I genitori, però, non sono soddisfatti e si rivolgono al dirigente
scolastico per sottoporgli le problematiche di Davide e per chiedere
aiuto; dopo qualche mese ha inizio un percorso di osservazione con
la psicopedagogista della scuola, al termine del quale viene formulata
un’ipotesi di dislessia e viene suggerito ai genitori di rivolgersi a un
centro specialistico. È a questo punto della storia che noi conosciamo
Davide e la sua famiglia.
Un bambino dislessico: per la scuola sempre un bambino pigro e non solo
Iniziamo con Davide un percorso di valutazione che porta alla
diagnosi di dislessia e disortografia; i genitori si ritrovano in questa
diagnosi e condividono senza riserve la proposta di un percorso
riabilitativo.
Molto più ardua è la condivisione della diagnosi con le insegnanti, che non sono disposte a modificare l’immagine che si sono
fatte di Davide, immagine che, oltretutto, è stata confermata da
specialisti.
Anche se nel tempo si susseguono diversi incontri, ai quali
fanno seguito piccoli cambiamenti, l’esperienza di Davide alle scuole
elementari non può dirsi positiva.
La cosa che lo fa soffrire di più è l’abitudine delle insegnanti di
dividere gli alunni in gruppi di livello, con automatico suo inserimento
nel gruppo dei «meno bravi».
Durante i lavori nel piccolo gruppo, Davide appare demotivato,
non accetta i suggerimenti e i consigli dell’insegnante, sembra apatico
e non riesce a svolgere nemmeno semplici consegne.
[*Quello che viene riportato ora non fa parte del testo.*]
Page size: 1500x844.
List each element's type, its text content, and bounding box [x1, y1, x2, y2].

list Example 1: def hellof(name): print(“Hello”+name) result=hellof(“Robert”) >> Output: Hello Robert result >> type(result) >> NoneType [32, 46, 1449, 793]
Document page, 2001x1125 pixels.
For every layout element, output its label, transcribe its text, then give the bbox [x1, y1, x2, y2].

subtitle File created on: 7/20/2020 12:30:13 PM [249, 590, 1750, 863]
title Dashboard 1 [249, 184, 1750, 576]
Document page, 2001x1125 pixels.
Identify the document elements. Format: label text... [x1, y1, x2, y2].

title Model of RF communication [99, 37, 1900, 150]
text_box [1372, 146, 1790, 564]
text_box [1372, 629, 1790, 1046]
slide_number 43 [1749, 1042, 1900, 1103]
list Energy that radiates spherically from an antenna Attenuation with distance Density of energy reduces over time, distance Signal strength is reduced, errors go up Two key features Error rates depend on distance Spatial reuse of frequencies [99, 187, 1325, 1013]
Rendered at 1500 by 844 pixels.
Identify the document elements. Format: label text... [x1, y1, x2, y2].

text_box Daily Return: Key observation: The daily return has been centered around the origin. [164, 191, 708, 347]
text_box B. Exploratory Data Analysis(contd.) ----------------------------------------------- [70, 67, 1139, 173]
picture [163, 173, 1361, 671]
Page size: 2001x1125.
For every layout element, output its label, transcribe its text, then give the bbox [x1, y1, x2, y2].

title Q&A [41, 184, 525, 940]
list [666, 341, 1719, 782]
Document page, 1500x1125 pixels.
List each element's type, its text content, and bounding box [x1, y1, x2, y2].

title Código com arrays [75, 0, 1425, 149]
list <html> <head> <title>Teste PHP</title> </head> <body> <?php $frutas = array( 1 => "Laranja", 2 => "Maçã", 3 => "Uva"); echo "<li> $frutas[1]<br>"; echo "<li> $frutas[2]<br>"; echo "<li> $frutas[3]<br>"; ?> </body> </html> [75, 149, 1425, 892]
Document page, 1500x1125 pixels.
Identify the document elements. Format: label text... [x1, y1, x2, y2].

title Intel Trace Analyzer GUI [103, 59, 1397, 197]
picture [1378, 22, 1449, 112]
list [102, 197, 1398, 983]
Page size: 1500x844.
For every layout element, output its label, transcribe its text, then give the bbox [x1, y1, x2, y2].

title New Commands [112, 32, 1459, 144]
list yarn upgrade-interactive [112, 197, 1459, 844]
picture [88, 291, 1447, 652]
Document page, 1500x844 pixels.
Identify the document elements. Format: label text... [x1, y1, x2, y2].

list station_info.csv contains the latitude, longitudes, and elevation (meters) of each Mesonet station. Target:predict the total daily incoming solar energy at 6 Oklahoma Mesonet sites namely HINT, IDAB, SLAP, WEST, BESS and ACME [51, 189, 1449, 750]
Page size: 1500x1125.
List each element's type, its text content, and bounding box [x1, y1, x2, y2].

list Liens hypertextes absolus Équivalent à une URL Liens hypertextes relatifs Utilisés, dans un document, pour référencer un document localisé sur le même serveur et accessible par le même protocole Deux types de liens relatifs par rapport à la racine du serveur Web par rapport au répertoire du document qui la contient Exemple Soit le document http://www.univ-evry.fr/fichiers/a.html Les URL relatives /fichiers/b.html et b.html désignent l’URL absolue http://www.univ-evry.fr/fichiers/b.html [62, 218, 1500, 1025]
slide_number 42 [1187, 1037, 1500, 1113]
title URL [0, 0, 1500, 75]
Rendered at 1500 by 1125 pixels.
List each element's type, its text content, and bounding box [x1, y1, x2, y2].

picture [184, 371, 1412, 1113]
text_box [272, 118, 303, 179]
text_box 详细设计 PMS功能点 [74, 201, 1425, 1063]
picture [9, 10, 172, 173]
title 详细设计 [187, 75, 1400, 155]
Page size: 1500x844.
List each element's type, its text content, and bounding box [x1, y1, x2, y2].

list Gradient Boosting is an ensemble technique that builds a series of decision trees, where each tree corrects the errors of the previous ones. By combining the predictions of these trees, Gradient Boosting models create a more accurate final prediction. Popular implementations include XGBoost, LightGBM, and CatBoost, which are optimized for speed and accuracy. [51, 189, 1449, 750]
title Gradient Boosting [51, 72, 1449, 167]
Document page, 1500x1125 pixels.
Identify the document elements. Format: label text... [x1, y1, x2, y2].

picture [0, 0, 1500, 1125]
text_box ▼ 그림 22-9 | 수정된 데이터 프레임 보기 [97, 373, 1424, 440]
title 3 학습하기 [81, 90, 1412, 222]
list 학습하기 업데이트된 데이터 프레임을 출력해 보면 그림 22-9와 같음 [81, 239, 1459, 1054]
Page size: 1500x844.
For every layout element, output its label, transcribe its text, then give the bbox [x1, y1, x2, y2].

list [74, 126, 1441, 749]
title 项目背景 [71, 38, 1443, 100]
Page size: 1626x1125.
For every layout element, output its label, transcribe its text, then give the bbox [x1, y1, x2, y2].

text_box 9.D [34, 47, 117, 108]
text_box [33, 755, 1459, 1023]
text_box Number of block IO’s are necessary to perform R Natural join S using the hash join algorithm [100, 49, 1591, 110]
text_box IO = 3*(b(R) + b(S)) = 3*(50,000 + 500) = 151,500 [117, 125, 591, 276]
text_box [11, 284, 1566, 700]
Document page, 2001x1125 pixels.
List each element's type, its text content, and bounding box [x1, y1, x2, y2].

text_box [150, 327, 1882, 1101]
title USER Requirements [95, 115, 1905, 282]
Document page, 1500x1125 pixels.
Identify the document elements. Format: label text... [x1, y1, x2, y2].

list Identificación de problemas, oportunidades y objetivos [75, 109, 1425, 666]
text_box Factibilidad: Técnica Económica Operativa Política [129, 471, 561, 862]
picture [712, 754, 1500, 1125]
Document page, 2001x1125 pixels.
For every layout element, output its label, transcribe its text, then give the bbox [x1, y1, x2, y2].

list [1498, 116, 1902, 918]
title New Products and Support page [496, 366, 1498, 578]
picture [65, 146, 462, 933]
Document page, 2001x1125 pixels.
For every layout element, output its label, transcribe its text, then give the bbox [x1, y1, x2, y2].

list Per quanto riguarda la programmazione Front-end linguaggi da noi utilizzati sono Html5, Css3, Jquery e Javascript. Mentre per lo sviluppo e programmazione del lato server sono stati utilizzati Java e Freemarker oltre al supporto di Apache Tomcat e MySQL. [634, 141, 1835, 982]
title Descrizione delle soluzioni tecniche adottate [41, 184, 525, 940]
Questo viene interpretato dalle insegnanti come indicatore di
scarso impegno e del fatto che le sue difficoltà sono più generalizzate
e non investono solo l’ambito della lettura.
In realtà, in tali occasioni, il problema non sono le sue competenze e nemmeno la sua dislessia: il problema è il contesto, che non
favorisce i processi di apprendimento. Davide è troppo arrabbiato,
troppo deluso per poter imparare e, con il suo atteggiamento superficiale e di scarso impegno, maschera proprio la rabbia e l’amarezza.